Et c'est une démarche très difficile, mais je crois que les dispositions du présent accord doivent intégrer cet accès de l'AIEA pour qu'il puisse vérifier avec précision et certitude combien de centrifugeuses l'Iran a produites historiquement. Cela a été fait en 2003. C'était un dur travail. Etant donné que l'Iran a maintenant produit plus de 25,000 ce sera encore plus difficile, mais ceci doit être inclut dans la démarche. Sinon, je ne pense pas que vous puissiez avoir un schéma de vérification très crédible en place.

Puis on parle des Dimensions Militaires Possibles. Je pense que lorsque vous définissez votre schéma de vérification, c'est une chose de regarder dans le matériel nucléaire et une chose de regarder dans les capacités d'enrichissement.

Vous devez ensuite passer à cette autre partie concernant les ambitions nucléaires militaires que l'Iran aurait pu avoir. Il s'agit de comprendre dans quelle mesure ces expériences ont été menées. Étaient-elles juste un premier pas vers la capacité d'explosion nucléaire, ou il s'agit de bien plus? C'est important pour la vérification, c'est important dans l'établissement de cette base de référence, non seulement avec le matériel nucléaire, les stocks et le nombre de centrifugeuses, mais aussi cette partie, parce qu'alors vous pouvez être plus à l'aise dans le suivi. Vous savez ce qu'il faut chercher; quand vous voyez les changements, ce que vous pouvez faire c'est sonner la cloche assez tôt.

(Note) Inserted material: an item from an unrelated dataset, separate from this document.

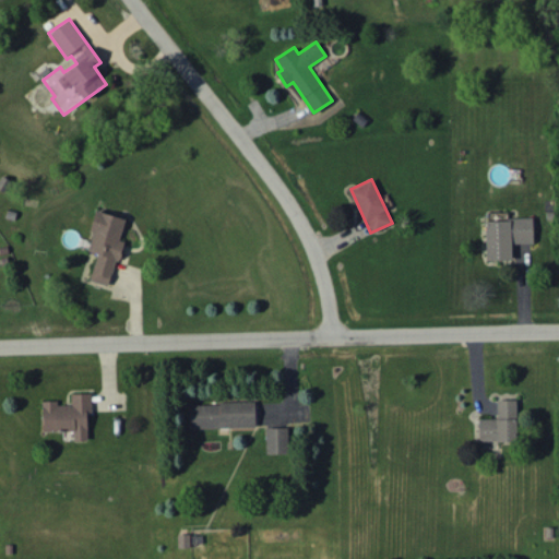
[(90,280),(110,285),(122,240),(119,239),(125,217),(96,210),(86,251),(96,253),(90,280)]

Puis la dernière chose, c'est de regarder ce cadre de travail convenu et je l'ai lu, encore une fois comme un simple chimiste, je pense que dans les dix prochaines années, le programme nucléaire iranien restera inchangé à une exception ; l'Iran va pouvoir développer des centrifugeuses beaucoup plus avancées, ce qui en réalité, signifie que s'ils sont en mesure de les fabriquer en grandes quantités. Cela va réduire effectivement le délai de « breakout ».

La seule façon de maintenir le délai de breakout au-dessus d'un an est de contrôler les importations de matières premières essentielles, les composants et les centrifugeuses.

Les sources extérieures

Mais ce qui est absent de ce débat, à mon avis, ce sont les sources extérieures. Vous pouvez faire cette chose quelque part d'autre, et il suffit de les ramener à temps, les mettre en place en quelques semaines ou quelques mois, et puis vous aurez assez de capacité à produire de l'Uranium hautement enrichi sur votre propre sol.

Si vous revenez à l'histoire, vous verrez qu'il y avait quelques milliers de centrifugeuses à Fordow. L'Iran mettait en place trois à quatre par mois. Alors quand vous en avez d'aussi puissantes, elles seront opérationnelles en quelques mois;

Ensuite, vous arrivez à l'année 2010, et je dois dire que le président Obama a été très honnête dans ce cas. Il a déclaré qu'après cela le temps de breakout diminuera pour la production d'Uranium enrichi. Parce que l'Iran peut mettre n'importe quel nombre de centrifugeuses en place.

Il n'y aura vraiment pas de restrictions pour l'uranium faiblement enrichi, mais ce que les gens ont oublié de ce débat, c'est que le réacteur de recherche d'Arak. C'est l'autre itinéraire soupçonné pour produire le matériel nécessaire pour les armes nucléaires : le Plutonium.

En fait, selon l'accord, toutes les restrictions vont disparaître après 15 ans, parce que oui le réacteur d'Arak a été modifié mais il n'y a pas de limitation pour construire un autre réacteur à eau lourde. C'est un champ entièrement ouvert.